(Stored data entries)
□ □ □

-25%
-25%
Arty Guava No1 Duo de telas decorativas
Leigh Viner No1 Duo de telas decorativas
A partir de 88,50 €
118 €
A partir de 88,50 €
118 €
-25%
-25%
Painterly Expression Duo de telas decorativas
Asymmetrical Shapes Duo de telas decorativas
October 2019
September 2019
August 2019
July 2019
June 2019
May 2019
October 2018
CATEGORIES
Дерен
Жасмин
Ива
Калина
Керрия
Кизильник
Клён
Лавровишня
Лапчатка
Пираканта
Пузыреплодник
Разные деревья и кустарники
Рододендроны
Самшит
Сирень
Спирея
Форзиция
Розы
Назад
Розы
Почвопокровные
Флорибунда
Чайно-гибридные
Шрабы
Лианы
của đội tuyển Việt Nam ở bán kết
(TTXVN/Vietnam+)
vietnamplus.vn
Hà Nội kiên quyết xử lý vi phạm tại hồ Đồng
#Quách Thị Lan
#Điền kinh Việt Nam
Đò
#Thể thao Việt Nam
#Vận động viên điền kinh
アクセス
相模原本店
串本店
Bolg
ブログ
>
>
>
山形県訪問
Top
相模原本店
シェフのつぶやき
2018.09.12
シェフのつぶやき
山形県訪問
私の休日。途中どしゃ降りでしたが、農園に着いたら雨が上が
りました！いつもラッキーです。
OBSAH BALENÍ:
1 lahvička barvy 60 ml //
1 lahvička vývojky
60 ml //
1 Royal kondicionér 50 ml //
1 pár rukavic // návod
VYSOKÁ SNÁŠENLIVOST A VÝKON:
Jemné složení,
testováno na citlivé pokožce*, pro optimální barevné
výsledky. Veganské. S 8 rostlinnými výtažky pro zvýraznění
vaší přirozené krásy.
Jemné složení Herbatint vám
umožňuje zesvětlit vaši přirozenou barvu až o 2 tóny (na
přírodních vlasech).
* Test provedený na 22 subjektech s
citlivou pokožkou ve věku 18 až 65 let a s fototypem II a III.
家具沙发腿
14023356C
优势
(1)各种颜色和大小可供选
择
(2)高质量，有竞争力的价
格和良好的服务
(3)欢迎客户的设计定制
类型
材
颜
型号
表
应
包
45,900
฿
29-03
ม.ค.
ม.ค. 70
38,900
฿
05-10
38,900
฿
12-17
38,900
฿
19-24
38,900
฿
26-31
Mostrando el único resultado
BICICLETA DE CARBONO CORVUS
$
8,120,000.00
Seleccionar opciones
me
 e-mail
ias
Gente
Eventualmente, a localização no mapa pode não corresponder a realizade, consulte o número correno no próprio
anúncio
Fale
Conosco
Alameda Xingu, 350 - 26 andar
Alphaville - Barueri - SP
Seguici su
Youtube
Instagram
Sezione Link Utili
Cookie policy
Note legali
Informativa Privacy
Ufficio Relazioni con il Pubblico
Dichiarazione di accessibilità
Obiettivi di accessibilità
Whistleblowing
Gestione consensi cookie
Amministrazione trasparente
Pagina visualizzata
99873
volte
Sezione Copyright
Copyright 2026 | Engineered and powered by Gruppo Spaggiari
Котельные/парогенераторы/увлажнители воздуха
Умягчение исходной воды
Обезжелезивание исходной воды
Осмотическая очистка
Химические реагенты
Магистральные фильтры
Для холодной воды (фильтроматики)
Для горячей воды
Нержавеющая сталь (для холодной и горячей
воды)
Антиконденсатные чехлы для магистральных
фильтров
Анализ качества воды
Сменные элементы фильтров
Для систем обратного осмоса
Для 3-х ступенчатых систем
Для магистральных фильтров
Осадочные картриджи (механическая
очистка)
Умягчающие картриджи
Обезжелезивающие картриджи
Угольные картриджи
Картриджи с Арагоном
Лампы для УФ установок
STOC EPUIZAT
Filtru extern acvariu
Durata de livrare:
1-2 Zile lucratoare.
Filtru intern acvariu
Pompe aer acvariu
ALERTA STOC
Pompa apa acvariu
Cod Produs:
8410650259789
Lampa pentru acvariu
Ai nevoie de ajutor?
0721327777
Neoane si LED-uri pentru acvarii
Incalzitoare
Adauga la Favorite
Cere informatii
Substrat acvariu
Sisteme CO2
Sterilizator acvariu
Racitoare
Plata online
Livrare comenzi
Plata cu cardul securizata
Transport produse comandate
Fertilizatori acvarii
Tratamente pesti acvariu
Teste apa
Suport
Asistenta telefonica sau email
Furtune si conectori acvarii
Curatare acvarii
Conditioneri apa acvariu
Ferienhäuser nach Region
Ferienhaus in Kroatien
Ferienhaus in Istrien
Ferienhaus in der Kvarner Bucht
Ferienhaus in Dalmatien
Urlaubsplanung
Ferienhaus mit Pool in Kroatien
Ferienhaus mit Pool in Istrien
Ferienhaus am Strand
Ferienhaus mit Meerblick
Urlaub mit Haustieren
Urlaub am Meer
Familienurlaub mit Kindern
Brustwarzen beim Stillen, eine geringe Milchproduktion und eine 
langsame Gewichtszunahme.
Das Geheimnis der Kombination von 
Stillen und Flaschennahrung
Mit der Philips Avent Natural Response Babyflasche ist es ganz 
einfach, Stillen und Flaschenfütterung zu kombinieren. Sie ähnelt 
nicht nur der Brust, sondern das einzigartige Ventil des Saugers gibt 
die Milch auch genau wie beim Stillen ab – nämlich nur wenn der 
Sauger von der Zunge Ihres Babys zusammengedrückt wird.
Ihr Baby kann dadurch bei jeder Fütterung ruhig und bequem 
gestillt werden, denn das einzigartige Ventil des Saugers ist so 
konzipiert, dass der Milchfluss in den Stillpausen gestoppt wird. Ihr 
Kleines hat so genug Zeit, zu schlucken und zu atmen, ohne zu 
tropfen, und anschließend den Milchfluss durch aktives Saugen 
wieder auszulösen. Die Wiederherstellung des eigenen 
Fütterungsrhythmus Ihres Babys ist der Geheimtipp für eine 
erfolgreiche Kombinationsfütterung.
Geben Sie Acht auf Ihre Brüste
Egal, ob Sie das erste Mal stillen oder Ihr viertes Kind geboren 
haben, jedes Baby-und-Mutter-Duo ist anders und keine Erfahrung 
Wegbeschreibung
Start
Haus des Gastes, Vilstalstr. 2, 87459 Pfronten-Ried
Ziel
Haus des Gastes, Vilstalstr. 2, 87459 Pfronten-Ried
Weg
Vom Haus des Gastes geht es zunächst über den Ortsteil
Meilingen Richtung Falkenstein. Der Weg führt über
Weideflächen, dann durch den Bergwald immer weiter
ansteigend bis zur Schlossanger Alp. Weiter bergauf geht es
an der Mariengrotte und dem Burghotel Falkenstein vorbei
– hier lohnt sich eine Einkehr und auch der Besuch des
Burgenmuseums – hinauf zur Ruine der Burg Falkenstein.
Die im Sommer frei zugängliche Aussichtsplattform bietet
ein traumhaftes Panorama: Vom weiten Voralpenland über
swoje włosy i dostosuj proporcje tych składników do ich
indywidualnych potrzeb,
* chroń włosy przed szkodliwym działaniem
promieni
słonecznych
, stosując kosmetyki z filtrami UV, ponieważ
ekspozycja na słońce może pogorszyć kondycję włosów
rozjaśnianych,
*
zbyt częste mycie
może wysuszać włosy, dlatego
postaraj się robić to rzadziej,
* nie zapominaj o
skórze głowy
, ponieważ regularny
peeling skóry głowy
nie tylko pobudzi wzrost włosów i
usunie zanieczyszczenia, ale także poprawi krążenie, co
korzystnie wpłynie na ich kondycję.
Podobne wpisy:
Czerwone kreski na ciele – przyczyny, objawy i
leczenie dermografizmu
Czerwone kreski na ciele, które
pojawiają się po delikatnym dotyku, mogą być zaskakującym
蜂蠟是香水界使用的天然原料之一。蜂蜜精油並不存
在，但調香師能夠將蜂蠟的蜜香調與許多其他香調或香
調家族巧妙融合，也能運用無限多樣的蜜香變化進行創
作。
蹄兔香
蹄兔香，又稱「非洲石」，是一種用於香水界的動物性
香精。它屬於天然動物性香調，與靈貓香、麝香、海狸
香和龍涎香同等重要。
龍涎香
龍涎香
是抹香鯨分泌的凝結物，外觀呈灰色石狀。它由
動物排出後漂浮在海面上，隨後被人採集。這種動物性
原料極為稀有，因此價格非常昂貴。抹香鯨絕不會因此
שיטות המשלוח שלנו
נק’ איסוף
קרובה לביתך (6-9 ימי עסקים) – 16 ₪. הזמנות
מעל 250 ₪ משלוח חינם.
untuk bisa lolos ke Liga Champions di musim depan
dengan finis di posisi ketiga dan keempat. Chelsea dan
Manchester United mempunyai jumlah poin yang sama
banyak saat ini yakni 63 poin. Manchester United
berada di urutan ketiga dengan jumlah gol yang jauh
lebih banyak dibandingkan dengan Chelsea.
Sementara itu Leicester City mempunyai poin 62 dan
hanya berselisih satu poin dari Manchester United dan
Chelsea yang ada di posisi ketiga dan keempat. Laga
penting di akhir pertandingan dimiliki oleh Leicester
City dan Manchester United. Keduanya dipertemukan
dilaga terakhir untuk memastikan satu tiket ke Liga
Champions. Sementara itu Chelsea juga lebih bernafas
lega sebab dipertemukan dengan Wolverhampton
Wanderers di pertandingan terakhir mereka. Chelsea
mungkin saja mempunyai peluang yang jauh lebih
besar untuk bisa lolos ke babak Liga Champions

□ □ □

Put the lines into a numbered list, beginning with the first line and stopping after the line that contains "(TTXVN/Vietnam+)". Leave out any blank lines.

**Written response:**
1. -25%
2. -25%
3. Arty Guava No1 Duo de telas decorativas
4. Leigh Viner No1 Duo de telas decorativas
5. A partir de 88,50 €
6. 118 €
7. A partir de 88,50 €
8. 118 €
9. -25%
10. -25%
11. Painterly Expression Duo de telas decorativas
12. Asymmetrical Shapes Duo de telas decorativas
13. October 2019
14. September 2019
15. August 2019
16. July 2019
17. June 2019
18. May 2019
19. October 2018
20. CATEGORIES
21. Дерен
22. Жасмин
23. Ива
24. Калина
25. Керрия
26. Кизильник
27. Клён
28. Лавровишня
29. Лапчатка
30. Пираканта
31. Пузыреплодник
32. Разные деревья и кустарники
33. Рододендроны
34. Самшит
35. Сирень
36. Спирея
37. Форзиция
38. Розы
39. Назад
40. Розы
41. Почвопокровные
42. Флорибунда
43. Чайно-гибридные
44. Шрабы
45. Лианы
46. của đội tuyển Việt Nam ở bán kết
47. (TTXVN/Vietnam+)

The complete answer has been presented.